To manipulate the victim, most incest perpetrators foster in the child a set of behaviors that help the child maintain the denial and self-deception needed to survive an ongoing incestuous relationship. The effects of this on the victim can be manifested in multiple ways, including fear of violence, sex, intimacy, and people of the same sex as the perpetrator. Confusion of gender identity, as well as uncontrolled sexual activity, may also result. There is often a need to care for and control others, at home, school, and work. Feelings of isolation, shame, and guilt, often not associated with any specific activity, help to foster a poor self-image, which may lead to suicidal behavior. There is also a tendency for victims of incest to suffer from other disorders, such as sleep disturbances, nightmares, depression, and eating disorders. Incestuous relationships are at a minimum a contributing factor to the above effects, and for countless victims, they are the primary contributor.
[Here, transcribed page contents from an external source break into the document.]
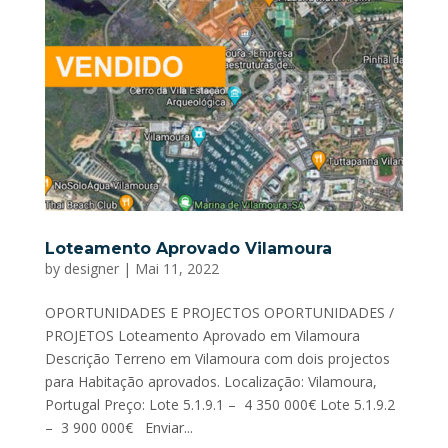
Loteamento Aprovado Vilamoura
by
designer
|
Mai 11, 2022
OPORTUNIDADES E PROJECTOS OPORTUNIDADES /
PROJETOS Loteamento Aprovado em Vilamoura
Descrição Terreno em Vilamoura com dois projectos
para Habitação aprovados. Localização: Vilamoura,
Portugal Preço: Lote 5.1.9.1 – 4 350 000€ Lote 5.1.9.2
– 3 900 000€ Enviar...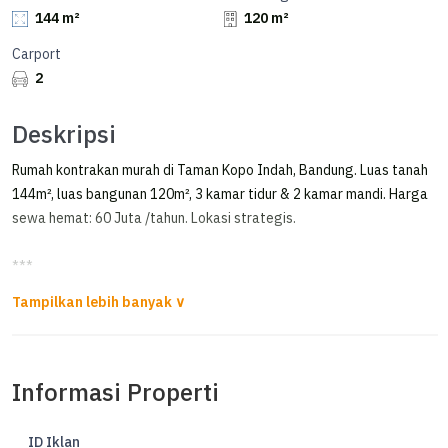
144 m²
120 m²
Carport
2
Deskripsi
Rumah kontrakan murah di Taman Kopo Indah, Bandung. Luas tanah
144m², luas bangunan 120m², 3 kamar tidur & 2 kamar mandi. Harga
sewa hemat: 60 Juta /tahun. Lokasi strategis.
***
Dijual / Disewakan Rumah Bagus Di Perumahan Taman Kopo Indah V,
Rahayu, Margaasih, Bandung, Jawa Barat
**FOR SALE / RENT**
Informasi Properti
*Dijual / disewakan TKI V Cluster Fav Siap Huni*
Lt 144m2
ID Iklan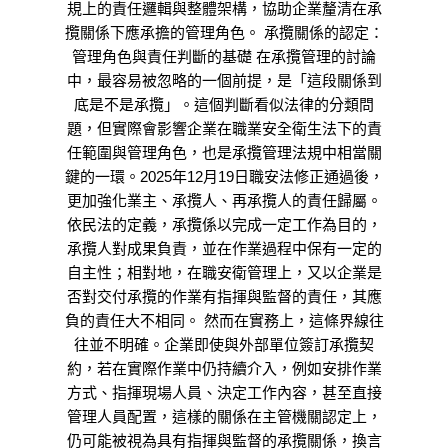
規上的責任邏輯與整體架構，協助企業釐清在承
攬關係下應承擔的管理角色。 承攬關係的認定：
管理角色與責任判斷的基礎 在承攬管理的討論
中，最容易被忽略的一個前提，是「這段關係到
底是不是承攬」。這個判斷看似法律的分類問
題，但實際會影響企業在職業安全衛生法下的責
任範圍與管理角色，也是承攬管理法規中相當關
鍵的一環。2025年12月19日職安法修正通過後，
更加強化業主、承攬人、再承攬人的責任歸屬。
依民法的定義，承攬係以完成一定工作為目的，
承攬人對成果負責，並在作業過程中保有一定的
自主性；相對地，在職安衛管理上，又以企業是
否對交付承攬的作業有指揮與監督的責任，其應
負的責任大不相同。 然而在實務上，這條界線往
往並不明確。企業即使與外部單位簽訂承攬契
約，若在實際作業中仍持續介入，例如安排作業
方式、指揮現場人員、決定工作內容，甚至直接
管理人員配置，這樣的關係在主管機關認定上，
仍可能被視為具有指揮與監督的承攬關係，換言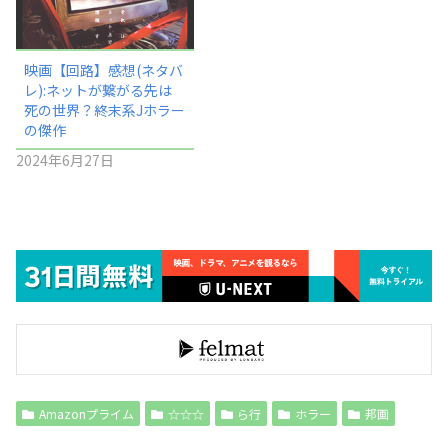
映画【回路】感想(ネタバ
レ):ネットが繋がる先は
死の世界？終末系Jホラー
の傑作
2024年6月27日
Amazonプライム
☆☆☆
ら行
ホラー
邦画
Part of the process of healing is the victim's awareness of the context within which he or she made choices. Often, in treatment, victims gain a sense of empowerment when they can begin to trace the development of the incestuous relationship over time. Typically, victims can account for a gradual increase in their ability to make choices and implement them. Victims have often stated that at a certain time, they were able to stop the incest perpetrator's manipulations with the threat of breaking secrecy.